Rotation and Kinetic Modifications of the Tokamak Ideal-Wall Pressure Limit

The impact of toroidal rotation, energetic ions, and drift-kinetic effects on the tokamak ideal wall mode stability limit is considered theoretically and compared to experiment for the first time. It is shown that high toroidal rotation can be an important destabilizing mechanism primarily through the angular velocity shear; non-Maxwellian fast ions can also be destabilizing, and drift-kinetic damping can potentially offset these destabilization mechanisms. These results are obtained using the unique parameter regime accessible in the spherical torus NSTX of high toroidal rotation speed relative to the thermal and Alfvén speeds and high kinetic pressure relative to the magnetic pressure.

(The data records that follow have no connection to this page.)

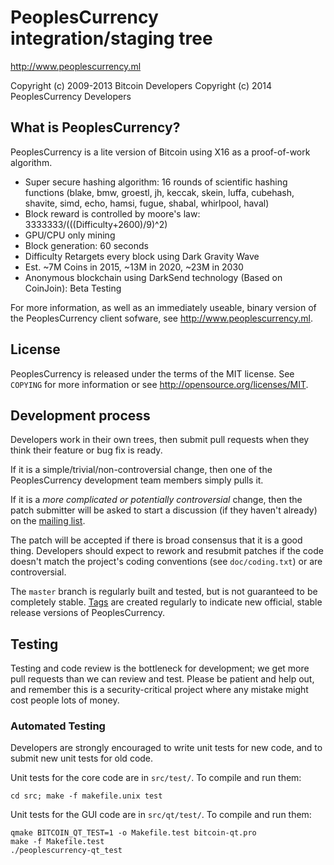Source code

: PeoplesCurrency integration/staging tree
================================

http://www.peoplescurrency.ml

Copyright (c) 2009-2013 Bitcoin Developers
Copyright (c) 2014 PeoplesCurrency Developers

What is PeoplesCurrency?
----------------

PeoplesCurrency is a lite version of Bitcoin using X16 as a proof-of-work algorithm.
 - Super secure hashing algorithm: 16 rounds of scientific hashing functions (blake, bmw, groestl, jh, keccak, skein, luffa, cubehash, shavite, simd, echo, hamsi, fugue, shabal, whirlpool, haval)
 - Block reward is controlled by moore's law: 3333333/(((Difficulty+2600)/9)^2)
 - GPU/CPU only mining
 - Block generation: 60 seconds
 - Difficulty Retargets every block using Dark Gravity Wave
 - Est. ~7M Coins in 2015, ~13M in 2020, ~23M in 2030
 - Anonymous blockchain using DarkSend technology (Based on CoinJoin): Beta Testing

For more information, as well as an immediately useable, binary version of
the PeoplesCurrency client sofware, see http://www.peoplescurrency.ml.

License
-------

PeoplesCurrency is released under the terms of the MIT license. See `COPYING` for more
information or see http://opensource.org/licenses/MIT.

Development process
-------------------

Developers work in their own trees, then submit pull requests when they think
their feature or bug fix is ready.

If it is a simple/trivial/non-controversial change, then one of the PeoplesCurrency
development team members simply pulls it.

If it is a *more complicated or potentially controversial* change, then the patch
submitter will be asked to start a discussion (if they haven't already) on the
[mailing list](http://sourceforge.net/mailarchive/forum.php?forum_name=bitcoin-development).

The patch will be accepted if there is broad consensus that it is a good thing.
Developers should expect to rework and resubmit patches if the code doesn't
match the project's coding conventions (see `doc/coding.txt`) or are
controversial.

The `master` branch is regularly built and tested, but is not guaranteed to be
completely stable. [Tags](https://github.com/bitcoin/bitcoin/tags) are created
regularly to indicate new official, stable release versions of PeoplesCurrency.

Testing
-------

Testing and code review is the bottleneck for development; we get more pull
requests than we can review and test. Please be patient and help out, and
remember this is a security-critical project where any mistake might cost people
lots of money.

### Automated Testing

Developers are strongly encouraged to write unit tests for new code, and to
submit new unit tests for old code.

Unit tests for the core code are in `src/test/`. To compile and run them:

    cd src; make -f makefile.unix test

Unit tests for the GUI code are in `src/qt/test/`. To compile and run them:

    qmake BITCOIN_QT_TEST=1 -o Makefile.test bitcoin-qt.pro
    make -f Makefile.test
    ./peoplescurrency-qt_test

Inclusion of rotation and kinetic effects significantly improves agreement between measured and predicted ideal stability characteristics and may provide new insight into tearing mode triggering.

Figure 1

Radial profiles of (a) total, thermal, and fast-ion $\beta$, and (b) safety factor $q$ and normalized ${\mathrm{\Omega }}_{\varphi }$ and ${\omega }_E$ frequencies.

Figure 2

Time evolution of: (a) mode amplitude, (b) ${\beta }_N$ values, (c) mode frequency, and (d) plasma rotation frequency.

Figure 3

(a) mars-k $\gamma$ vs ${\beta }_N$, (b) experimental ${\beta }_N(\mathrm{t})$, and (c) comparison of measured and predicted effective $\gamma$.

Figure 4

(a) mars-k mode displacement, (b) equilibrium, and (c) fluctuating line-integrated SXR emission from simulation/fit (black lines) and measurement (squares), (d) measured and (e) simulated line-integrated SXR fluctuation signal versus ${\psi }_n^{0.5}$ and time spanning two mode oscillation periods.

Figure 5

Time evolution of: (a) mode frequency, and (b) ${\beta }_N$, radial profiles of: (c) $\beta$, (d) $q$ and normalized ${\mathrm{\Omega }}_{\varphi },{\omega }_E$.

Figure 6

(a) Fluid and kinetic IWM $\gamma$ vs ${\beta }_N$ and ${\mathrm{\Omega }}_{\varphi }$, and (b) predicted and measured mode frequency vs ${\beta }_N$.

Figure 7

Kinetic, $J_{\parallel }$, and rotation $\mathrm{Re}(\delta \widehat{W})$ terms normalized by the sum of positive-definite (i.e., stabilizing) fluid terms.